New Crop: November soybeans closed today at $13.58 a bushel, up 35 ½ cents since last week. Support is at $12.76 with resistance at $14.10 a bushel. Technical indicators have a strong buy bias. If the Prospective Planting report is any indication, soybean prices have done a poor job of buying acres this winter. That might be beginning to change as on the average, profitability shifts are starting to lean toward soybeans. USDA reported that 73.9 million acres are intended by U.S. soybean producers this year, a decrease of 1.1 million acres from 2011 and 1.6 million acres less than the average trade guess. If usage numbers from USDA’s Outlook Forum are correct, then ending stocks for 2012/13 at even trend-line yields will tighten considerably. Some of the demand numbers could be questionable so the market will be watching any signs of demand destruction from higher prices. I would add 10% priced on today’s rally with overall pricing at 40%. Alternately, if you are not ready to price I would use a $13.14 futures stop as a pricing point should prices drop back to that level. From a price risk management standpoint, a $13.60 Put would cost 86 cents and set a $12.74 futures floor.

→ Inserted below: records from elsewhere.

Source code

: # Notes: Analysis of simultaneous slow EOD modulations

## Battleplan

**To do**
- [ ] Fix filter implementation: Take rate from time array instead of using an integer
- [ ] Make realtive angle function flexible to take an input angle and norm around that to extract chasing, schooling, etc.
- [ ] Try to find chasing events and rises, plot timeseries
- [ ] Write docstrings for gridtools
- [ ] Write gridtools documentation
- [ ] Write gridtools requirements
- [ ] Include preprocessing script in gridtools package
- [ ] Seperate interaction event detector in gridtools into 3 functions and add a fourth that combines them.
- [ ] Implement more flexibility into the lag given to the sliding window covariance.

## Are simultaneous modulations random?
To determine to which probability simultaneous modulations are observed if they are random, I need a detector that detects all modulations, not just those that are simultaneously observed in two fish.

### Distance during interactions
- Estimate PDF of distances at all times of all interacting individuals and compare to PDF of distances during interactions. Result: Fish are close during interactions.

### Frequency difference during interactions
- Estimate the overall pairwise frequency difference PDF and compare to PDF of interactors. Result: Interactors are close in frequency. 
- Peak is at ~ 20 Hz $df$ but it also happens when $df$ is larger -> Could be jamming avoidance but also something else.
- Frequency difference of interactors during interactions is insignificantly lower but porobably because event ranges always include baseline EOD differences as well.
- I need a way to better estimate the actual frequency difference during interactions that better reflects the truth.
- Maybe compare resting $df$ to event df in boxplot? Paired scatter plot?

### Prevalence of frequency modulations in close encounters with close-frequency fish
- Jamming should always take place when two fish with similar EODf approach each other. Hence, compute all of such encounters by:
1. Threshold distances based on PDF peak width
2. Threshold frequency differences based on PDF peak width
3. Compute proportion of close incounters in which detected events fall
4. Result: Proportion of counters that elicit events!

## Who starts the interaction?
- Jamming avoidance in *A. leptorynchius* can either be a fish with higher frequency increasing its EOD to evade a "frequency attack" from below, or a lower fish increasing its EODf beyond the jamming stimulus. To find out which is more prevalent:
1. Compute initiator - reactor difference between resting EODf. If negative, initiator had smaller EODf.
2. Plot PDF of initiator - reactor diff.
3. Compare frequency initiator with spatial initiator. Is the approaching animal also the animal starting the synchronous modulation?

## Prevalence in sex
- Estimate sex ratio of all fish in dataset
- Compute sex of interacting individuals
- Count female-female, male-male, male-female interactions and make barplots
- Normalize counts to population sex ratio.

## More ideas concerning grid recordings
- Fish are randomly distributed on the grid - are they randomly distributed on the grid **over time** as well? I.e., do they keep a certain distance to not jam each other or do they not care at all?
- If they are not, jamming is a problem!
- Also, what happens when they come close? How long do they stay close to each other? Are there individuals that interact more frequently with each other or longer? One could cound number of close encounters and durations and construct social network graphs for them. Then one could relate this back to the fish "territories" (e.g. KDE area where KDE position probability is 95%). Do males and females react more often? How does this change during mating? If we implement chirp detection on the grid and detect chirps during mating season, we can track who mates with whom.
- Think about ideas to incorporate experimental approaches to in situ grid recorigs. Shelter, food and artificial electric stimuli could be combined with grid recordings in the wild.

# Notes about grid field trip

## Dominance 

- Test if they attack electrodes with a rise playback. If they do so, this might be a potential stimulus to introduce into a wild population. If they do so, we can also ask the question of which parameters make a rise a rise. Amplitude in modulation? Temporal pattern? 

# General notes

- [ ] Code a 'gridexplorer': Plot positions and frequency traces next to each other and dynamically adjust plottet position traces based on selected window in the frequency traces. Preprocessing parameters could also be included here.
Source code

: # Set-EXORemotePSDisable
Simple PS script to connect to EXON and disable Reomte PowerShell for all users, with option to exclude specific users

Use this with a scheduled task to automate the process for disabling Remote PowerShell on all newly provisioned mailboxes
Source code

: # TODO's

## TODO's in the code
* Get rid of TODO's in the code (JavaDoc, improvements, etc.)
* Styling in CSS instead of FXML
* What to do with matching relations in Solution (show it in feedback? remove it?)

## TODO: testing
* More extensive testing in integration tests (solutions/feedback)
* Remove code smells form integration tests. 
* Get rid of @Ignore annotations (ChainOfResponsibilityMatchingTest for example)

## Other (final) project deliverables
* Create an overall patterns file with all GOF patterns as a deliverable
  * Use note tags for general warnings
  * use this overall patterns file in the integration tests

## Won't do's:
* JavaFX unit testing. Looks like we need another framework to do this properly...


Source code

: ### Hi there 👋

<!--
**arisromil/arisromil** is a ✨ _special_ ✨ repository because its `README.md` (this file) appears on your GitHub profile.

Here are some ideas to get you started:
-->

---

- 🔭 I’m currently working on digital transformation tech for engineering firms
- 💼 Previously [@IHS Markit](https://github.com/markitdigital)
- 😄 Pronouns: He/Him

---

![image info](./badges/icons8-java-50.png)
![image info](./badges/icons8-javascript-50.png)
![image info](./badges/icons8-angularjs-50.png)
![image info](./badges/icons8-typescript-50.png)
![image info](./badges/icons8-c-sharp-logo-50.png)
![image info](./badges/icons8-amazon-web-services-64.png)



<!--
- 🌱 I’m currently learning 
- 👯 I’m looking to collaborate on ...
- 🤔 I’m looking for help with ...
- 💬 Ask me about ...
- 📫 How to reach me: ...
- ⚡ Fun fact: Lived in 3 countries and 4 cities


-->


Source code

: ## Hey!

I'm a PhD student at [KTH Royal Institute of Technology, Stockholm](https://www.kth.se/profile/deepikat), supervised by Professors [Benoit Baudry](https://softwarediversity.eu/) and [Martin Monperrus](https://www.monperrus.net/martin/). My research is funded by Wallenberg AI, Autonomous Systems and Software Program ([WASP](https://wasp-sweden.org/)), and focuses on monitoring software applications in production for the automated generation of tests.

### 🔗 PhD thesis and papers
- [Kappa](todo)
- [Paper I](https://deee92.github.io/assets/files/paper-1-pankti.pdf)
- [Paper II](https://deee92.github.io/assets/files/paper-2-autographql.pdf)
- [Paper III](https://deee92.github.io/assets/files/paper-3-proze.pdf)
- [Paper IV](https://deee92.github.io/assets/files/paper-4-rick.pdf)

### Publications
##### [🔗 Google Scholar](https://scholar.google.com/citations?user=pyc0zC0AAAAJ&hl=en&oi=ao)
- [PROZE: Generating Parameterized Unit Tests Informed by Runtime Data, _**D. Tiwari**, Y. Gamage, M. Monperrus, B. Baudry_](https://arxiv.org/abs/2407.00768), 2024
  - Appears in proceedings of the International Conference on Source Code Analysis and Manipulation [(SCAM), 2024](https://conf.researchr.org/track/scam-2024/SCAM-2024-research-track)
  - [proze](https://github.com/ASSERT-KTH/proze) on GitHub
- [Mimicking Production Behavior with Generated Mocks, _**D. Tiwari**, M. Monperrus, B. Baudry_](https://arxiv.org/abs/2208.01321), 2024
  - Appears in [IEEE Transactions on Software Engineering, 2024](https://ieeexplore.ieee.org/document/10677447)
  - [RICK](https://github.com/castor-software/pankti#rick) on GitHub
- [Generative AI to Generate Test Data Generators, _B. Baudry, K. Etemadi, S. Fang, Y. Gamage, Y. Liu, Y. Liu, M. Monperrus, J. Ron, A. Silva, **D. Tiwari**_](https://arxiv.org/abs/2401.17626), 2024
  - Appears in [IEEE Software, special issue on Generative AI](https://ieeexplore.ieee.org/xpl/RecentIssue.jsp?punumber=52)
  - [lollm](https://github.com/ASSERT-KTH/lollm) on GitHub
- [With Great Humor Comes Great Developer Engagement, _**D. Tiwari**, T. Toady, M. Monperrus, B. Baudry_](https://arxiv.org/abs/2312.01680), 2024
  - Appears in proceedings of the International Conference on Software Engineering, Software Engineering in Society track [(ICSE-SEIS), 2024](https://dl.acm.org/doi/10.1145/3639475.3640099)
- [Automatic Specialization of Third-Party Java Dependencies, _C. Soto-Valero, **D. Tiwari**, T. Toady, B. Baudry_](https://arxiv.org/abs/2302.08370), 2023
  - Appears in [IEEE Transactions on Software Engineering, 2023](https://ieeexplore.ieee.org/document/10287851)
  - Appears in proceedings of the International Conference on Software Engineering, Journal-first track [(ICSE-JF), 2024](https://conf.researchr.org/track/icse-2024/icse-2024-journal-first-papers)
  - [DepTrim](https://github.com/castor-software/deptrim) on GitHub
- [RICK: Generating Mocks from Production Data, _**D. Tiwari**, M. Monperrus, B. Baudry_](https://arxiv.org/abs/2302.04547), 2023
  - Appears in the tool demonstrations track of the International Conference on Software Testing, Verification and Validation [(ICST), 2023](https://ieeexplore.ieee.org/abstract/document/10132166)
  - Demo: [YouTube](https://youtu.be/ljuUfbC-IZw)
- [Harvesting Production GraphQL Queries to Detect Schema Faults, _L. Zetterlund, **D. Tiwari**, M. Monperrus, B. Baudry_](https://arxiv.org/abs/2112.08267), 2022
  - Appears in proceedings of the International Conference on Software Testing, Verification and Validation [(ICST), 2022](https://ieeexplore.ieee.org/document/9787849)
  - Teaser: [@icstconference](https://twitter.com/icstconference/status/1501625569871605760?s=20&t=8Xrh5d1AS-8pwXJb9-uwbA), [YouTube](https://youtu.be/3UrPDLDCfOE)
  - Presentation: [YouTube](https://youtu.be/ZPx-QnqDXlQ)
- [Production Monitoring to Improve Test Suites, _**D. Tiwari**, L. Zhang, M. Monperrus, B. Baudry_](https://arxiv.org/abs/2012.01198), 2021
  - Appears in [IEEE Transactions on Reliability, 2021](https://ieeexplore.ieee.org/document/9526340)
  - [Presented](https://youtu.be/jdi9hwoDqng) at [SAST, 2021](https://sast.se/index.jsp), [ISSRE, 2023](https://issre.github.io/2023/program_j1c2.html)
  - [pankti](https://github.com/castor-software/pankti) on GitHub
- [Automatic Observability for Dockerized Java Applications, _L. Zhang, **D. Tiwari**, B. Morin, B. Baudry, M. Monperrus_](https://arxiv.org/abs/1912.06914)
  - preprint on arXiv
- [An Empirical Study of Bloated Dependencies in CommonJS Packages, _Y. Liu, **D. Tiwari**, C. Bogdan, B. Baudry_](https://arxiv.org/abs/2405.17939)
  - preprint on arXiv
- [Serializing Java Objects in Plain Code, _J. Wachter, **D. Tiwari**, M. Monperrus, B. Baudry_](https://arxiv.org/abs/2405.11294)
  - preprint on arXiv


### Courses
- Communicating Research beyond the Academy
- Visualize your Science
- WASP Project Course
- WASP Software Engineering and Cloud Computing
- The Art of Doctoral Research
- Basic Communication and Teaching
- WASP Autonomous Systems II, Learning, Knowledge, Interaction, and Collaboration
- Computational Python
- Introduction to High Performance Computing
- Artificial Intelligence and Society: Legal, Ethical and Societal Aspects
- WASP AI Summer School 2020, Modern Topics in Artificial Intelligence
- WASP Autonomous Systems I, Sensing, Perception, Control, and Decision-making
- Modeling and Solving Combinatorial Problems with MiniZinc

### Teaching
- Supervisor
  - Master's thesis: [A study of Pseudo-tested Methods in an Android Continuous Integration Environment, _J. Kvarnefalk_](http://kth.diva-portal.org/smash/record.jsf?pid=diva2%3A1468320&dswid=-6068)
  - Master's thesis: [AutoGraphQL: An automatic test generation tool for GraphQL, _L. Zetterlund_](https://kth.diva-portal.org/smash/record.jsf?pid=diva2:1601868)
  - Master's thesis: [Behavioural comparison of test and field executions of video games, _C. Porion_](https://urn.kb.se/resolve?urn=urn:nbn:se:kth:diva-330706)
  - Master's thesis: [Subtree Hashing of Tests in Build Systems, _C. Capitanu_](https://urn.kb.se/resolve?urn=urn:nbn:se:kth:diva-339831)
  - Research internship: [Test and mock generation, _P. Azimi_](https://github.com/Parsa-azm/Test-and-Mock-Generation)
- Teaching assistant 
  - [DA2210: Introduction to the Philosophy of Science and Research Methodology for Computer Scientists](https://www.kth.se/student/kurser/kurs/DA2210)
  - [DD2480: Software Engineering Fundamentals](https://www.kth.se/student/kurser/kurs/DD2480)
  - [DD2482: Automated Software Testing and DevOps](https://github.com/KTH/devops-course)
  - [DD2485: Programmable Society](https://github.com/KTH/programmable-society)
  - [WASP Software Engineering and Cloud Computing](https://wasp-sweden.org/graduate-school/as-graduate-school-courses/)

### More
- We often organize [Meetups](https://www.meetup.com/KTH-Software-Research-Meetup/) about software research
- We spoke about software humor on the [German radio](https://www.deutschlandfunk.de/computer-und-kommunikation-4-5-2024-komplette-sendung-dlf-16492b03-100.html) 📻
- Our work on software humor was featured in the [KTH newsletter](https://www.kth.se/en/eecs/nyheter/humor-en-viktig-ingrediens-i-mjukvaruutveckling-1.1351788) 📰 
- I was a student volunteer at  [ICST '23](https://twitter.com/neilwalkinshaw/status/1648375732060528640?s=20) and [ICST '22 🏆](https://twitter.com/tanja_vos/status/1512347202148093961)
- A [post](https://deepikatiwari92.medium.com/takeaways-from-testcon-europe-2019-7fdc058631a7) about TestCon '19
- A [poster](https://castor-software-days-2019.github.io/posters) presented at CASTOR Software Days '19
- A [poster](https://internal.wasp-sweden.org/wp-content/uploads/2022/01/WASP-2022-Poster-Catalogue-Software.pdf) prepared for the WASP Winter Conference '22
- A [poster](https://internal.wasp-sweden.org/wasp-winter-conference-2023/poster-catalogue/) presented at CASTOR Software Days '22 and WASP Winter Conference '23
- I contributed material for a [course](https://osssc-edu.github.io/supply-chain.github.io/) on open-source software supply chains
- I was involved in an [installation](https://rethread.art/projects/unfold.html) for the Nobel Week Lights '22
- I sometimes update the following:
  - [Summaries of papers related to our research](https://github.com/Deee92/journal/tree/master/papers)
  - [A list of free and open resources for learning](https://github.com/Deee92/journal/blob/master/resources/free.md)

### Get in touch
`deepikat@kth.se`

Nearby: May futures contract closed at $6.60 ¾ a bushel, up 6 ½ cents a bushel since Friday. Support is at $5.91 with resistance at $7.03 a bushel. Technical indicators have a buy bias. Weekly exports were below expectations at 14.8 million bushels (8.3 million bushels for 2011/12 and 6.5 million bushels for 2012/13). Wheat stocks as of March 1 were reported at 1.2 billion bushels, 35 million bushels less than expected.
New Crop: July wheat closed at $6.74 a bushel, up 9 ½ cents since last week. Support is at $6.08 with resistance at $7.12 a bushel. Technical indicators have a buy bias. A bullish all wheat acreage number was released by USDA at 55.9 million acre. This is an increase of 1.5 million acres from last year, but 1.69 million acres less than expected. I still think wheat prices will struggle along with corn as even with fewer acres there will still be more than adequate stocks. I am priced 20% on new crop and would watch closely on pricing more. A $6.80 Put option would cost 48 cents and set a $6.32 futures floor.